- **Written task**
Reproduce verbatim the text from the very beginning of the items through the line containing "Herausforderungen eines Umzugs nach Italien", with that line included.

======== Material to process

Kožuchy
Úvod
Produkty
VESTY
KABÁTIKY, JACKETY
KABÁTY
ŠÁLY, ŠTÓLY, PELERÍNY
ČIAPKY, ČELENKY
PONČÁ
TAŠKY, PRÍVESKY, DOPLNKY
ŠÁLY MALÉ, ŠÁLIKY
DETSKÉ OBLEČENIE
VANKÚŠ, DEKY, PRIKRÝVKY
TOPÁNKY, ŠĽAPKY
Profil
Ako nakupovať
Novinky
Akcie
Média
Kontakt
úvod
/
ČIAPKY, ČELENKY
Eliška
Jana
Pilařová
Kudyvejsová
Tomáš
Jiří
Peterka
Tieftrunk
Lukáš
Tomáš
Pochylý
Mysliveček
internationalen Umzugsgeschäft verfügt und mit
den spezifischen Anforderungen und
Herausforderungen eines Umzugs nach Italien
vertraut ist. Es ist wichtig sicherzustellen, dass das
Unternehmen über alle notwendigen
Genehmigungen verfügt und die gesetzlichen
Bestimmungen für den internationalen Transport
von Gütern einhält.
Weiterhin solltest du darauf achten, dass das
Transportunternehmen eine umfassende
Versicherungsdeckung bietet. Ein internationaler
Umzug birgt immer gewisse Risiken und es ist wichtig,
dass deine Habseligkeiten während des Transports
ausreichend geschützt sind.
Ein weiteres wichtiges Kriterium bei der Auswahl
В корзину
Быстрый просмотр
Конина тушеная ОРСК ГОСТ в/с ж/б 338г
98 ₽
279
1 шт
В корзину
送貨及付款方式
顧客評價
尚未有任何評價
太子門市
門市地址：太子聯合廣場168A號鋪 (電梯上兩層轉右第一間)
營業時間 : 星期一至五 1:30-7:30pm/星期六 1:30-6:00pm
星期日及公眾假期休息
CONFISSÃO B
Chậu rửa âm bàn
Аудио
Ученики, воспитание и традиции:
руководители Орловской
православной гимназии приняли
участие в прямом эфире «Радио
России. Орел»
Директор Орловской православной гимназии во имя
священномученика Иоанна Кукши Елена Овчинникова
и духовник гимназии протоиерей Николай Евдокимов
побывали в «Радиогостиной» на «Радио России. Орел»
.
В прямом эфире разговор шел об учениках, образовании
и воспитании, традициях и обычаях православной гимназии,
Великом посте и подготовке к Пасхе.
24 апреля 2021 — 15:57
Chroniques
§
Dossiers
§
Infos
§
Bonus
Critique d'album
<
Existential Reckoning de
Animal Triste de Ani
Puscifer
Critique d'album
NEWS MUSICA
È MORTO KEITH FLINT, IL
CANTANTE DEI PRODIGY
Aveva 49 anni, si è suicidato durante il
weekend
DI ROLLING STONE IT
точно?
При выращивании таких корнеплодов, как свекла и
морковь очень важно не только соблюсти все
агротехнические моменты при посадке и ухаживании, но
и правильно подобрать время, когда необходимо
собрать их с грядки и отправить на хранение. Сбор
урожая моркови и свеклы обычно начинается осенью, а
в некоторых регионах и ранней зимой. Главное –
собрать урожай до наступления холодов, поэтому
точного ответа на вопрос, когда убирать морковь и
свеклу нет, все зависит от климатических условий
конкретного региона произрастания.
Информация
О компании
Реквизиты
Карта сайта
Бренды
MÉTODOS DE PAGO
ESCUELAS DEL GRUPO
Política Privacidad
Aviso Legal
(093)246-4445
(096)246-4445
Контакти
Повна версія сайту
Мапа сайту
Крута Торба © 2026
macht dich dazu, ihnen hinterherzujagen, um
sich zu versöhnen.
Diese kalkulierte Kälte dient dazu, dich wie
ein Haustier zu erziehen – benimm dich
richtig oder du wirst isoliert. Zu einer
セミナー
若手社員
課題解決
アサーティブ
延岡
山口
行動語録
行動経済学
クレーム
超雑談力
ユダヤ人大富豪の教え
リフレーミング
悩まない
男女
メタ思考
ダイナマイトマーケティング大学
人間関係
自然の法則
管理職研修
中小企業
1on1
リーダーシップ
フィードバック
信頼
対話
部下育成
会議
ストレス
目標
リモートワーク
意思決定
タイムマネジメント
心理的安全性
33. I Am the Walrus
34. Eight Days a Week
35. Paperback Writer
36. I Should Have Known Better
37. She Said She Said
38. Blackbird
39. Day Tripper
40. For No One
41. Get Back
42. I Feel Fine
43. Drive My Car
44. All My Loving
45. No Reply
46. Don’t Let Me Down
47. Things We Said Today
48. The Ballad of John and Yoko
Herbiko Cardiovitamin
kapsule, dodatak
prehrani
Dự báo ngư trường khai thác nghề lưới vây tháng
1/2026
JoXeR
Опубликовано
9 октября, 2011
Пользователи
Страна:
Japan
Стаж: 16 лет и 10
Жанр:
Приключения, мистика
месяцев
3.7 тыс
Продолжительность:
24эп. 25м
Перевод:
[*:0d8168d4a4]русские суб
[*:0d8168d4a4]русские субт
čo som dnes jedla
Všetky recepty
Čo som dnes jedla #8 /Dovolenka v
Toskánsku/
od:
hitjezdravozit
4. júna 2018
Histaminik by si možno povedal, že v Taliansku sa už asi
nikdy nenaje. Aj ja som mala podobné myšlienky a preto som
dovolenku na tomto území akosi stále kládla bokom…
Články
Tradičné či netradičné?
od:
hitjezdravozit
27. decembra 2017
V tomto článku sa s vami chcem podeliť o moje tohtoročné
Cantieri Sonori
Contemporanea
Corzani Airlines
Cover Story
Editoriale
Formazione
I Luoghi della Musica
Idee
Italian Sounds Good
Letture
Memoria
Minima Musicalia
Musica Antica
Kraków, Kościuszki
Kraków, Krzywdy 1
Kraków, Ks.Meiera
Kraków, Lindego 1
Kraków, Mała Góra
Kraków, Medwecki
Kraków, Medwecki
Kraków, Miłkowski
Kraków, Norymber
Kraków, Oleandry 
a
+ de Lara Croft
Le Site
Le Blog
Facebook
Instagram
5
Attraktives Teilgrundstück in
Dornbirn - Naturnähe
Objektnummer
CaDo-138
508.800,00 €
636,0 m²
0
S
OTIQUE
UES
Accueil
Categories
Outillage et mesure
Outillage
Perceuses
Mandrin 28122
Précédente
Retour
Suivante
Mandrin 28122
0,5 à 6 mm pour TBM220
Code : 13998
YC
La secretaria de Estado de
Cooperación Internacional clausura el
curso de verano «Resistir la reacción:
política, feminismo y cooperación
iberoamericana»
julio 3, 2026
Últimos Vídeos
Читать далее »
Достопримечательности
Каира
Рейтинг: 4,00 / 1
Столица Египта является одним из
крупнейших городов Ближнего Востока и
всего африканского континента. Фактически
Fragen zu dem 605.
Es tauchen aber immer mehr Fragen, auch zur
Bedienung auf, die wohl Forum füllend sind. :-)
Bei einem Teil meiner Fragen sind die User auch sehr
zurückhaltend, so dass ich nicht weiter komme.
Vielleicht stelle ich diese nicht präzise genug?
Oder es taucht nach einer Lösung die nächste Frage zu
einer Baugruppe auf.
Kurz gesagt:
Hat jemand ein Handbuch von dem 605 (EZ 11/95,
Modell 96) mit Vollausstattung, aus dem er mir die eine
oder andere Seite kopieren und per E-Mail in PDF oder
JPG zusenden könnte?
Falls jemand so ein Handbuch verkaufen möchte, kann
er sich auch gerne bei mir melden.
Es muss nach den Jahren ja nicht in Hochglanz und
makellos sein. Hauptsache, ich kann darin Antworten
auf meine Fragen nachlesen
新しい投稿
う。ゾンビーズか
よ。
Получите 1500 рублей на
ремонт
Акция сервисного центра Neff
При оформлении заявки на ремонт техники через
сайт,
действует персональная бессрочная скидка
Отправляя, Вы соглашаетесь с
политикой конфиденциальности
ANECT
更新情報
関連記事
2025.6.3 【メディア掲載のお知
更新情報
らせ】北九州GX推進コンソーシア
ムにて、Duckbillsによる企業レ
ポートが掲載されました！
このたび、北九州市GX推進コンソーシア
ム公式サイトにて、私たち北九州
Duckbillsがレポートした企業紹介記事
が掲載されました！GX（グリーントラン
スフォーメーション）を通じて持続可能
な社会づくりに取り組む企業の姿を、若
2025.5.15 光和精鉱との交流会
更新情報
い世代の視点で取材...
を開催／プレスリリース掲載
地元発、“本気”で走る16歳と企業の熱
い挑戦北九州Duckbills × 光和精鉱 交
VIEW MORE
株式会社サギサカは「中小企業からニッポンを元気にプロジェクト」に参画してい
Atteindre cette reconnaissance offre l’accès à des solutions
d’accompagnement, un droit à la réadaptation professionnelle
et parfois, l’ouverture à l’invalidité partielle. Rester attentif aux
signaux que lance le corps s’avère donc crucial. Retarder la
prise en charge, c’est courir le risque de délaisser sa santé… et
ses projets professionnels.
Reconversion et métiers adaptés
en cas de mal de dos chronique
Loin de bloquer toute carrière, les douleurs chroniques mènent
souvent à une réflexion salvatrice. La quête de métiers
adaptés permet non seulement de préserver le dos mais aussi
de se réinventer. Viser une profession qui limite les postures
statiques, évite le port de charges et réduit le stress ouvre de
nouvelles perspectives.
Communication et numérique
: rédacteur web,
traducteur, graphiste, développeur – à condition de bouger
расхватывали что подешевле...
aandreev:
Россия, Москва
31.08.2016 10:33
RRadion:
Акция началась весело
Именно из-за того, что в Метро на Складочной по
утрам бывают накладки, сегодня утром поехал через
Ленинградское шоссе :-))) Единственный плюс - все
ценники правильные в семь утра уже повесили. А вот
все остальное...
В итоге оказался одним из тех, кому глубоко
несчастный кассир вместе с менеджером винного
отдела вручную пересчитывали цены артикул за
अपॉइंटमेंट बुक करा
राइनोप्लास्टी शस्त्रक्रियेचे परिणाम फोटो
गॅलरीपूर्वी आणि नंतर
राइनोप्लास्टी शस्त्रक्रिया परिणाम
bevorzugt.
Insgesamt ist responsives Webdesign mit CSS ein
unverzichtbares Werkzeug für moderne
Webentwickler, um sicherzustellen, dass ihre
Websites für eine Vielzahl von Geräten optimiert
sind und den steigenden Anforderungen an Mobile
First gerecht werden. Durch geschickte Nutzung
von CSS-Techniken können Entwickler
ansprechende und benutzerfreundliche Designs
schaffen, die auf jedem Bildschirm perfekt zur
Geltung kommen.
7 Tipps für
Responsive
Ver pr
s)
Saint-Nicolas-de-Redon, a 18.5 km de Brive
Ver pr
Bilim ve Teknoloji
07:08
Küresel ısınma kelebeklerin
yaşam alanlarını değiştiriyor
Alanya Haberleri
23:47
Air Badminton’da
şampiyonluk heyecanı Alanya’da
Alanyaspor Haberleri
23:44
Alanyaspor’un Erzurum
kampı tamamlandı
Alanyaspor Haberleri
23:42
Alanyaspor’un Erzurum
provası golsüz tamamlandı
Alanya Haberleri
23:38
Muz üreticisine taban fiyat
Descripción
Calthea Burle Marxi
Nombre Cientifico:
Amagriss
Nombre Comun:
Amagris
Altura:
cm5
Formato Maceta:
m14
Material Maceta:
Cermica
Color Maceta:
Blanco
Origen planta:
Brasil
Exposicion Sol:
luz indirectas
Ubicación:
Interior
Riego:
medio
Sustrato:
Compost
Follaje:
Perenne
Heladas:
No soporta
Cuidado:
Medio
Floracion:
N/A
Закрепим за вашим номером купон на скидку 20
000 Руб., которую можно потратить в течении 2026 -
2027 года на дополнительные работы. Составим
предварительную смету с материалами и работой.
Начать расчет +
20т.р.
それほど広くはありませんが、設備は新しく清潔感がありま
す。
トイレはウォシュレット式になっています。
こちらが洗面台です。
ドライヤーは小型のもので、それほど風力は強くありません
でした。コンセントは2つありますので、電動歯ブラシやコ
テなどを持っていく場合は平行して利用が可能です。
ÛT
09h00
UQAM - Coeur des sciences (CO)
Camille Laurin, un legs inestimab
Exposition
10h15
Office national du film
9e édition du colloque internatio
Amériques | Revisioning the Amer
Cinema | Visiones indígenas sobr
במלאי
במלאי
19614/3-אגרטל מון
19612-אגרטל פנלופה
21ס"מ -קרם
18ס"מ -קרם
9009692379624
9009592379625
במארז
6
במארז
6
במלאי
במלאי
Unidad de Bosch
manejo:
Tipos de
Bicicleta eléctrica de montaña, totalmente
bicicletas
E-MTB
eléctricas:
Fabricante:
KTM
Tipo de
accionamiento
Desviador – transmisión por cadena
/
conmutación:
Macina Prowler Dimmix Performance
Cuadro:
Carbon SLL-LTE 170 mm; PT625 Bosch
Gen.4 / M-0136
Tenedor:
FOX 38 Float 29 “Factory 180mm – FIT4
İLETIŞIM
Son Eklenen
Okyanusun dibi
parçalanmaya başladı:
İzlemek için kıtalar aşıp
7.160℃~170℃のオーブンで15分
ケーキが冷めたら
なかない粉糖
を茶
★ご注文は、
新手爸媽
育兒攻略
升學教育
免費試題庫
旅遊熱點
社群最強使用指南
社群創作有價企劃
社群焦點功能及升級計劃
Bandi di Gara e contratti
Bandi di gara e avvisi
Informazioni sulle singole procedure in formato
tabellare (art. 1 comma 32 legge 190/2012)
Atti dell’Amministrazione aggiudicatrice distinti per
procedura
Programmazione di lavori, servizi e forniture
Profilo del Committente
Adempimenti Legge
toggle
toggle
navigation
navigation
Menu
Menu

================

- **Response to this exercise**
Kožuchy
Úvod
Produkty
VESTY
KABÁTIKY, JACKETY
KABÁTY
ŠÁLY, ŠTÓLY, PELERÍNY
ČIAPKY, ČELENKY
PONČÁ
TAŠKY, PRÍVESKY, DOPLNKY
ŠÁLY MALÉ, ŠÁLIKY
DETSKÉ OBLEČENIE
VANKÚŠ, DEKY, PRIKRÝVKY
TOPÁNKY, ŠĽAPKY
Profil
Ako nakupovať
Novinky
Akcie
Média
Kontakt
úvod
/
ČIAPKY, ČELENKY
Eliška
Jana
Pilařová
Kudyvejsová
Tomáš
Jiří
Peterka
Tieftrunk
Lukáš
Tomáš
Pochylý
Mysliveček
internationalen Umzugsgeschäft verfügt und mit
den spezifischen Anforderungen und
Herausforderungen eines Umzugs nach Italien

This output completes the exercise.